11 ▶ F11-OBSERVE — token counts and full-rate tracing

--verbose prints per-turn token counts and cost to stderr after each model call. OpenTelemetry defaults to 100% sampling when OTEL_EXPORTER_OTLP_ENDPOINT is set — because if you configured tracing, you want traces:

// internal/telemetry/telemetry.go
if endpoint != "" && os.Getenv("OTEL_TRACES_SAMPLER") == "" {
    sampler = sdktrace.AlwaysSample()
}

The 10% default only applies when no exporter is configured (effectively a no-op). cmd/ai/cmd_run.go, internal/telemetry/telemetry.go ADR: ADR-007 — context budget thresholds (Warn at 70%, Compact at 80%, Abort at 95%) fire hooks so operators can observe budget consumption.

12 ▶ F12-ACCESS — --plain implies --no-color

--plain automatically sets --no-color at the root command level, so every code path that checks NoColor also catches --plain. The NO_COLOR environment variable disables ANSI codes per the no-color.org spec.

// cmd/ai/root.go
if gf.Plain {
    gf.NoColor = true  // --plain implies --no-color
}

cmd/ai/root.go ADR: ADR-013 — Google ID token auth was designed to work without manual key distribution, keeping the zero-config accessible path.

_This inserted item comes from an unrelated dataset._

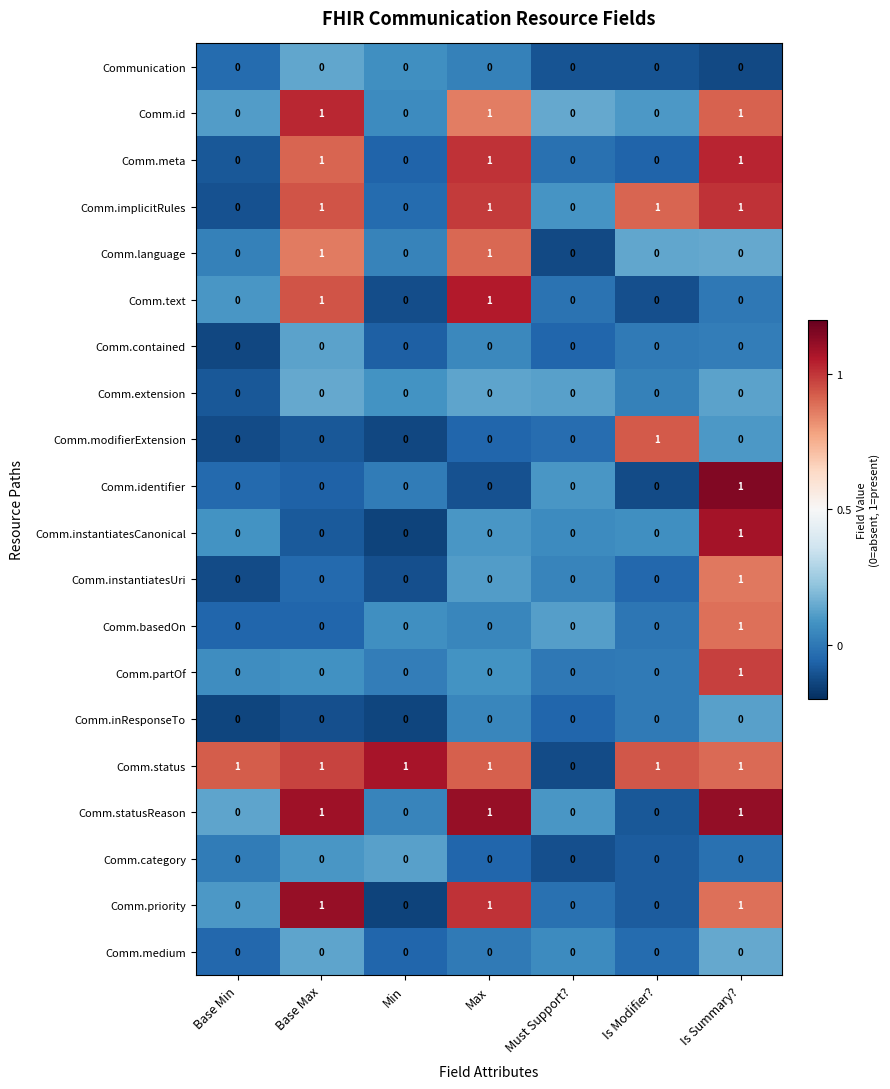

The value of Comm.modifierExtension at Is Modifier? is 0. True or false?

False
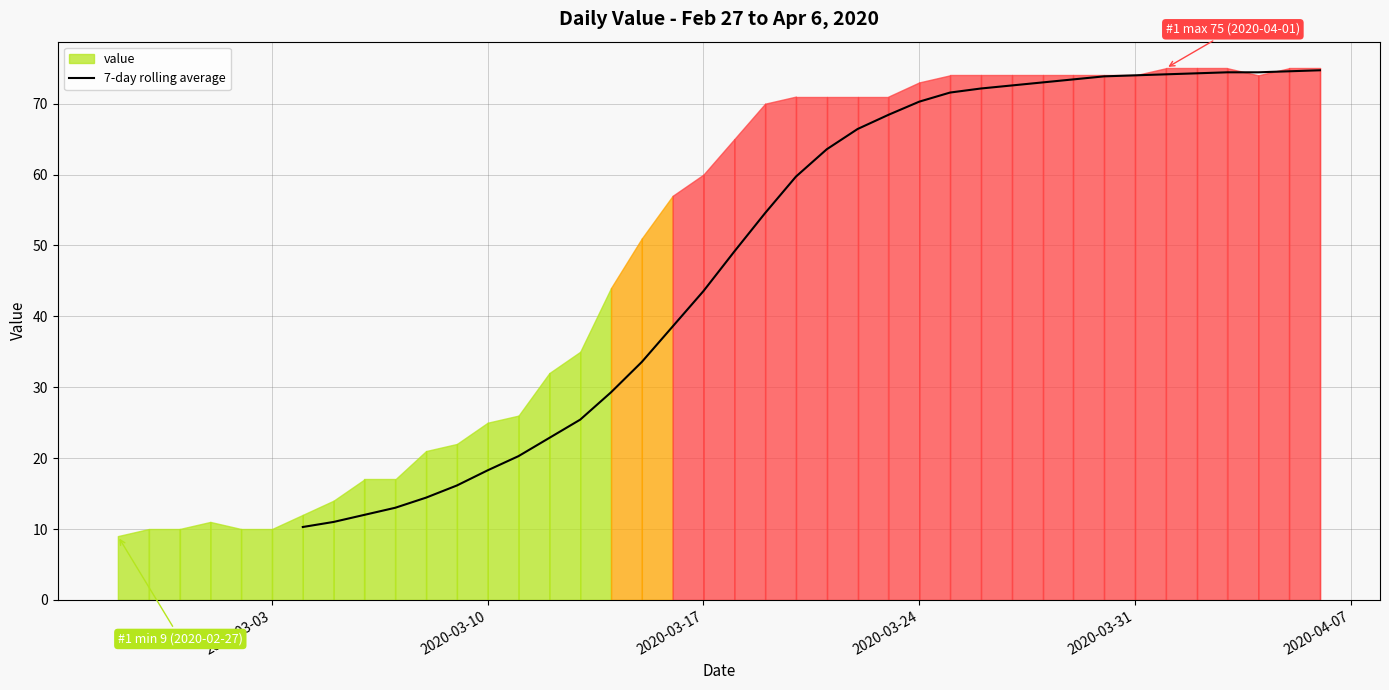

Where is 7-day rolling average nearest to the value 42?

2020-03-17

13 ▶ F13-EMERGE — the agent-native UI is agent-intelligence running on itself

The ultimate test of F13-EMERGE is ai web and ai tui: instead of a hand-coded dashboard, a running ai[] agent is the interface. The agent uses its own MCP tools to navigate the UI, query databases, propose config changes, and crystallize successful patterns into reusable skills — tasks the developer never explicitly coded.

# Every UI action has an MCP equivalent (F09-PROTOCOL parity)
# Parity map lives at .agint/parity.yaml
# CI check: make parity-check

# The agent_config_propose tool lets the agent improve its own prompts
# New onboarding features ship as prompt fragments, not Go code (F05-OWN-PROMPT)
# Memory crystallizes successful tool sequences into skills (F07-STATELESS)

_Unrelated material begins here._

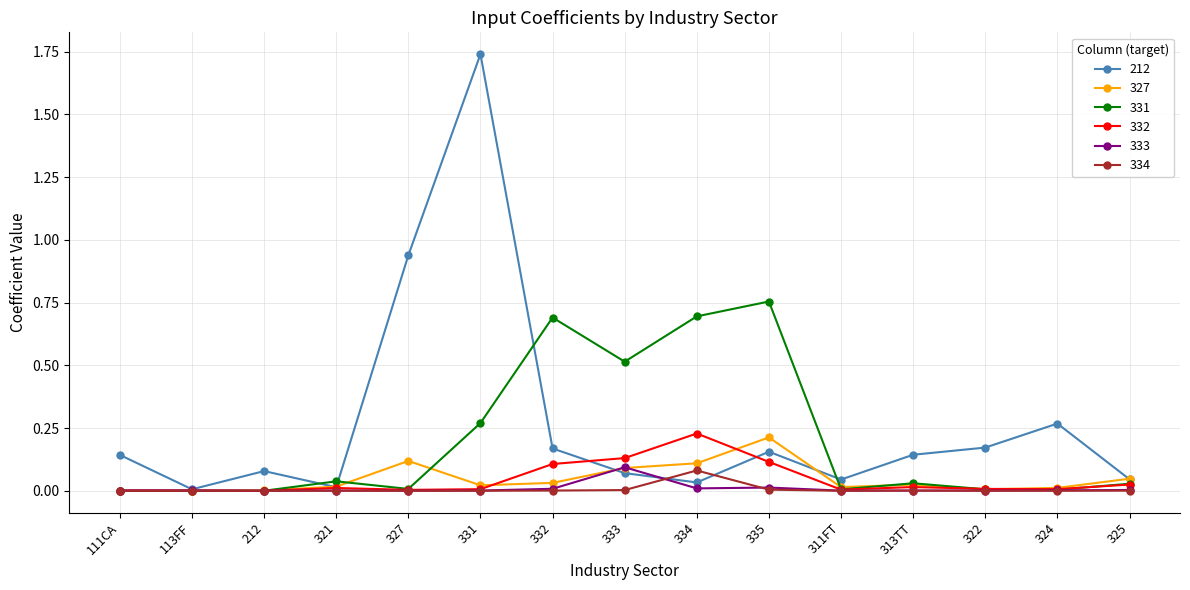

What is the label of the 7th point from the right?

334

ADR: ADR-009 — the sandbox subsystem provides the atomic primitives (shell, JS, Python) that enable emergent agent behaviour. Agents compose these tiers to accomplish tasks the sandbox was not explicitly built for.
ADR-014 — serverless functions are rejected partly because ephemeral processes cannot accumulate the context and memory that emergent behaviour requires.